|
A decade passed before Chic got another guitar. By then, however, he showed enough athletic ability to play semi-pro baseball and subsequently ended up at Northeastern University in 1964 under the auspices of a program intended to expose promising young blacks to higher education.
Chic's interest in music was growing, however. "My older brother brought home a guitar one day and showed me a couple of chords." Still unsure about his calling, Chic placed music on the back burner and eventually earned a degree in psychology from UC Santa Cruz in 1971.
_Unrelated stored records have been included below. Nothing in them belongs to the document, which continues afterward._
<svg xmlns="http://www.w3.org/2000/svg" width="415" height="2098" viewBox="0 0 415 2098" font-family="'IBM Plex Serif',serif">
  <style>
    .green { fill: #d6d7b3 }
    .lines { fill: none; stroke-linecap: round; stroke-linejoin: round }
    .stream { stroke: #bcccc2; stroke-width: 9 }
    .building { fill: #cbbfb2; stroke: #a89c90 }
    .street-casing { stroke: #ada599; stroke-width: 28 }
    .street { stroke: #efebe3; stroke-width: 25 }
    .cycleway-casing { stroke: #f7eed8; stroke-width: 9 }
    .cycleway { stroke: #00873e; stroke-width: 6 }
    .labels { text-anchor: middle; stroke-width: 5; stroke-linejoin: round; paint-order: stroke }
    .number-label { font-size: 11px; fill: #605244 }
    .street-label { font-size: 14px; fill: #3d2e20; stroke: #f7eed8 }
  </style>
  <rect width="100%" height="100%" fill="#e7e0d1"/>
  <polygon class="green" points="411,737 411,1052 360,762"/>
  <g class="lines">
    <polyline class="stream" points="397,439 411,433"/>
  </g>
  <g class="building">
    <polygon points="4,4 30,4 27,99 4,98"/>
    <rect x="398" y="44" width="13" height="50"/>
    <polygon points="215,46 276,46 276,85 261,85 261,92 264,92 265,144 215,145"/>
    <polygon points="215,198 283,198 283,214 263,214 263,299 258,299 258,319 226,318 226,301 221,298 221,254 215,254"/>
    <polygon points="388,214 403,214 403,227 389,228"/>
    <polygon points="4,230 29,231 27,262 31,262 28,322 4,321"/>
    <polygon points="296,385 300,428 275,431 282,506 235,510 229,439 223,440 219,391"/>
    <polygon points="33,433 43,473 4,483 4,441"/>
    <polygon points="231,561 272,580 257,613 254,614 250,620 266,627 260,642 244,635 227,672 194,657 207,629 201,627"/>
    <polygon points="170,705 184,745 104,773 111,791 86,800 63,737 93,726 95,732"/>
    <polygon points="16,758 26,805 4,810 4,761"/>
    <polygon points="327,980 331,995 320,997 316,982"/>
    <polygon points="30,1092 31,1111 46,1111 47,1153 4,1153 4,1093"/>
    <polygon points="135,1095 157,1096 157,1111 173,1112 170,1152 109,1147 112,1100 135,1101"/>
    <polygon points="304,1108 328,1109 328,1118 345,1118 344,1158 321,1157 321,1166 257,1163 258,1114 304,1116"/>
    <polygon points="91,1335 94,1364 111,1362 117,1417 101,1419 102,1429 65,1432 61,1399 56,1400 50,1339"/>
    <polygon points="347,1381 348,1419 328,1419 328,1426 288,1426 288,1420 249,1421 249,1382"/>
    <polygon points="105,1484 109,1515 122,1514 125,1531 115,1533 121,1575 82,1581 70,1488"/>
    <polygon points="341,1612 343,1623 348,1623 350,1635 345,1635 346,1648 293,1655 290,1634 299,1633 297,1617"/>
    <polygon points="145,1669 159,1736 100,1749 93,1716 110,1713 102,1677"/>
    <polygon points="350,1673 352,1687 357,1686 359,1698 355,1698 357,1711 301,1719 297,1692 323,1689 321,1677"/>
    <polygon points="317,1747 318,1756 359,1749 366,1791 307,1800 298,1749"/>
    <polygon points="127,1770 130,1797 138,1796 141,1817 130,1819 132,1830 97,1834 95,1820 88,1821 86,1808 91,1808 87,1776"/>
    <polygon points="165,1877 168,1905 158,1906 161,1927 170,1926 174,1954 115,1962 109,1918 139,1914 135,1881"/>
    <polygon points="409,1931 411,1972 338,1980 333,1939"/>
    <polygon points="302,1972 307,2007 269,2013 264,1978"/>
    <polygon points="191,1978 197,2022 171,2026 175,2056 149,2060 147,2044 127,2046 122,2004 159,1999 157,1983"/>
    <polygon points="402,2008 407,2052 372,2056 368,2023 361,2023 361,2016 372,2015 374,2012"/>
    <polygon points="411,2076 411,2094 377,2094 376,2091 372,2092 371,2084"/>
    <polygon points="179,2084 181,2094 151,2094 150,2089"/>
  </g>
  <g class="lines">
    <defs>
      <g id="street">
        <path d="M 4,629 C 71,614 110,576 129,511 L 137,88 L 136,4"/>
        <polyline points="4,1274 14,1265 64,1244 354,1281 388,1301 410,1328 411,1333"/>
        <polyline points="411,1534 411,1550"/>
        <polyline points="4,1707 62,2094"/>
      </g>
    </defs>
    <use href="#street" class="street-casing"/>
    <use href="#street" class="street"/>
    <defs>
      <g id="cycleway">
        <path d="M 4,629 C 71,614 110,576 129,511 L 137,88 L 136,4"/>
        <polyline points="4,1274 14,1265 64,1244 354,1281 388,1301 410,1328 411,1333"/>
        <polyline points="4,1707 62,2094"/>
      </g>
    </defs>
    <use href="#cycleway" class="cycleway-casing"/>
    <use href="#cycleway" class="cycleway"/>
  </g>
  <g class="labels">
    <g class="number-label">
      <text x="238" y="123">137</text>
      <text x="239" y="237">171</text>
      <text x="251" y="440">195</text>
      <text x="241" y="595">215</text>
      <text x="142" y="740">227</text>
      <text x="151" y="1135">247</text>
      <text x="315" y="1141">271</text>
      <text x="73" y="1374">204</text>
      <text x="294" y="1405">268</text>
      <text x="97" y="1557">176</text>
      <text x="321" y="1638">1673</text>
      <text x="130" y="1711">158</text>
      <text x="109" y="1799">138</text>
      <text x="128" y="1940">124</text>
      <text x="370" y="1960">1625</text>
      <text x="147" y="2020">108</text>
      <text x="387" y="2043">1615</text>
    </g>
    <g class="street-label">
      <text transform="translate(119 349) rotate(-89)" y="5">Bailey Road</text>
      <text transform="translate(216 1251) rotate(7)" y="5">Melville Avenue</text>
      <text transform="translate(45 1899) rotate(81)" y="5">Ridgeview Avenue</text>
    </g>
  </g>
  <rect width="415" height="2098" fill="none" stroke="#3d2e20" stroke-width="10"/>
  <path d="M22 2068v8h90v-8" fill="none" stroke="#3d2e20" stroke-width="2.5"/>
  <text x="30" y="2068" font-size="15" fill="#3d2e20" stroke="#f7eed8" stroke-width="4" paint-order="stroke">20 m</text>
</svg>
After these tentative forays into sports and psychology, Chic had come full circle and was ready to channel his energies. He took off for Paris, France where he met Pierre Barouh of "A Man and a Woman" fame (Pierre had written the lyrics to the theme song for this film. He'd opened his own recording company "SARAVAH" and later, upon meeting Chic, invited him to do his first recording). Chic recorded that year and toured all over France. The standard blues he played in France earned him continual appearances on national TV and radio. But, "the music," he said, "wasn't serving my total person. There were spiritual and social and political issues going on in the world that weren't being addressed in my music and I wanted to learn how to integrate it all." It took a while, but that one year stint in France in 1975 helped Chic determine a direction for his music.
Chic's musical tree is rooted in the blues but branches out into many different directions. It has been placed by critics into a potpourri of esoteric musical categories: acoustic funk...cat-gut jazz...black people's folk...and urban folk. It bears the fruits of reggae, folk, pop, and jazz. It may be all of that. "The feeling with which I express the music comes from my own experience," said Chic, whose moniker stuck when his uncle Willie called him "chicken" because he thought the child was afraid of the nearby train, cars and dogs.
Chic's vocal style is perhaps influenced by his own mother, Jannie Streetman, who'd sung on occasion with Fats Waller. (Waller wanted to take Jannie on the road with him and she asked her mother if she could go. Chic's grandmother saw stardom and fame. She consented. But, Jannie saw a difficult time as the only girl and too many men. Only sixteen, she declined.)
Chic returned to the States and settled in Santa Barbara, CA where he founded Chic Street Man's School of Performing Arts while continuing to perform shows with some of the folks who were at one time his idols...Sonny Terry & Brownie McGhee, Lightnin' Hopkins, B.B. King, Taj Mahal, etc.
Chic earned the title of "Musical Ambassador For Peace And Human Rights," in part through appearances at the U.N. General Assembly in New York, three appearances as a performer at the United Nations in Geneva, and with his involvement in three Peace Child theatrical productions touring to Russia and Poland.